# Evidence of Planned Activities - Visitor Visa Subclass 600



## Kilmeny (Sep 26, 2015)

I am currently in Australia on a visitor visa, subclass 600 for six months, and have now applied for an extension for six more months. Immigration has asked me for "evidence of planned activities", and a detailed response as to why I wish to remain in the country for the time. 

What do I need to give them as "evidence"? I'm staying with friends who are supporting me completely, and we don't have any exact plans set in stone yet since I don't know if my visa will be extended. As well, travel plans we have are simple- road trips, seeing sights, etc...

What should I do?


----------



## 18302 (Nov 23, 2011)

You can ask your friends to write a stat dec about your stay and attach bank statement showing that they have more than enough money to support you during this period, since obviously you can't work - I don't know your situation exactly but if you have some savings in an American bank also attach a statement from there.

Also list out some things you would like to do if the visa is extended. Perhaps you want to go and visit some random places in the middle of nowhere...? 

The thing you need to do is be completely honest. Give them some details about what you are doing with your time every day... 

Since you are from a low risk country you should not have too many problems, but at the same time they do need to know why you want to stay longer.


----------



## Kilmeny (Sep 26, 2015)

Thanks for that....

Does it make any difference to what you've said that I've already been here on a working holiday visa for a year?


----------



## 18302 (Nov 23, 2011)

It doesn't really make any difference to what I have said, however it's going to make it harder for you to stay longer if you've already been here on a WHV for a year. They might see it as you trying to push the friendship a bit far in terms of asking for longer and longer tourist visas - they might be of the feeling that perhaps it's time for you to go home? lol

I don't mean to be rude but I'm just looking at it from perhaps how they might see it!


----------



## firemansam (May 10, 2015)

I'm with Bonez on this one, If you have already been here for 12 months on a WHV and now a further 6 months on a 600, and now your asking for a further 6 months, i can understand why they are asking you for more information, 18 months in country they probably feel you have had ample time to do what you need to do here. 
Also whether your friends will support you or not, immi will probably be wondering if the temptation for you to work will be there seeing as it could be up to 12 months spent in oz with no work and only "friends" to support you.


----------

Requirement: Reproduce the visa thread from "What do I need" to "seeing sights, etc...", changing "road trips" to "camping trips". The rows that come next are drawn from a separate source.

Dataset content:
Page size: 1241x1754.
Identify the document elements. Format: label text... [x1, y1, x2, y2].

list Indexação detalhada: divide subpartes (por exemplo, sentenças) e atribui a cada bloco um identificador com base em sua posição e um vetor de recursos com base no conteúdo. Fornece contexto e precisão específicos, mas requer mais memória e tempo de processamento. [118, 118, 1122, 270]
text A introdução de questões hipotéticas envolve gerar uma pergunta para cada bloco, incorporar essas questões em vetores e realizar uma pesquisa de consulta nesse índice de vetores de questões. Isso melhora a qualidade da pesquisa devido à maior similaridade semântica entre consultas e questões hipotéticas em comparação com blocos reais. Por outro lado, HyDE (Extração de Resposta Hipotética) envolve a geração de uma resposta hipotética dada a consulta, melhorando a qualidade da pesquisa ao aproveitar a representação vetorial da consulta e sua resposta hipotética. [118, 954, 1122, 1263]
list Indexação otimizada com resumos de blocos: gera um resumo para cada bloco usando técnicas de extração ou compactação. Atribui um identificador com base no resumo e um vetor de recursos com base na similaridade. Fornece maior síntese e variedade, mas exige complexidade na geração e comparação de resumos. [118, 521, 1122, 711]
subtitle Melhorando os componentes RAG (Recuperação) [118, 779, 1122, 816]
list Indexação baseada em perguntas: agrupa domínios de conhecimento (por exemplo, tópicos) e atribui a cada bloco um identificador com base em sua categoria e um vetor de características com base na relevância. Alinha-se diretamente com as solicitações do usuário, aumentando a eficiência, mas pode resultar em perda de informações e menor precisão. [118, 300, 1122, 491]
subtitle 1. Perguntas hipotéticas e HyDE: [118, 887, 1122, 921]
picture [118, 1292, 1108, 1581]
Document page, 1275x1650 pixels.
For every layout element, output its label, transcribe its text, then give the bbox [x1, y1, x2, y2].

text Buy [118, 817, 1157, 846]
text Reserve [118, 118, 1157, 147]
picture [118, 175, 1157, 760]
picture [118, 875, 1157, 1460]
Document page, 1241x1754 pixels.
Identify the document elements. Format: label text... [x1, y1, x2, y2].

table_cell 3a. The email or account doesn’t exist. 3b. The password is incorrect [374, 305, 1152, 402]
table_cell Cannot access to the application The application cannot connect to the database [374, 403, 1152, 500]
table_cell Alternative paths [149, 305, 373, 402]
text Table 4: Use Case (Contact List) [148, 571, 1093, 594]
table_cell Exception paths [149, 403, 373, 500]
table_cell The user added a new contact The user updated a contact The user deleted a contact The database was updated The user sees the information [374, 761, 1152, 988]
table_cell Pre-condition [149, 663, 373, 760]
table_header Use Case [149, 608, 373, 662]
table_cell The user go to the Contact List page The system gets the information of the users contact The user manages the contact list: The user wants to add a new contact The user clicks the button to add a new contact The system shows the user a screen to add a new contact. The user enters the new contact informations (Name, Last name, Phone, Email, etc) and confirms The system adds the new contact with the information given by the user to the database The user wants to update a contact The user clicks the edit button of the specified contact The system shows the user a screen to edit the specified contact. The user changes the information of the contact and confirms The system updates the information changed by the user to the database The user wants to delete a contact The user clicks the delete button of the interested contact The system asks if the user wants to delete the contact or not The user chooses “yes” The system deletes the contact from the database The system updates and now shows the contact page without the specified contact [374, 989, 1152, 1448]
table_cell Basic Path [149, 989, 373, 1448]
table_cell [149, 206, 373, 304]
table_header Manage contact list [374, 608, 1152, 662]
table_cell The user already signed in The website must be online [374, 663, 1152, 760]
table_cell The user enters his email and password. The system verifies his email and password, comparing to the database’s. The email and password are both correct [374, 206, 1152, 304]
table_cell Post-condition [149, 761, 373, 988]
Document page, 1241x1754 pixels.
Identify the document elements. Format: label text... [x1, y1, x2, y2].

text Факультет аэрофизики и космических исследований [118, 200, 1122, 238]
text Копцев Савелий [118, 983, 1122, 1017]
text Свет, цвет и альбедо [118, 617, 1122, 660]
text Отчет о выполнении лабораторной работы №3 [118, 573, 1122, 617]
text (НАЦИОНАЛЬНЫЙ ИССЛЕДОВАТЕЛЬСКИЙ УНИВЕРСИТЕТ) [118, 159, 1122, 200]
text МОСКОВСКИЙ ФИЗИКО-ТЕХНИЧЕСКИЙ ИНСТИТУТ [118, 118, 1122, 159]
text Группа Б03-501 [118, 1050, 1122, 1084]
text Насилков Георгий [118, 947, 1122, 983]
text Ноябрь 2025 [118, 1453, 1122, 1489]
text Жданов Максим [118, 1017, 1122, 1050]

Response to this task:
What do I need to give them as "evidence"? I'm staying with friends who are supporting me completely, and we don't have any exact plans set in stone yet since I don't know if my visa will be extended. As well, travel plans we have are simple- camping trips, seeing sights, etc...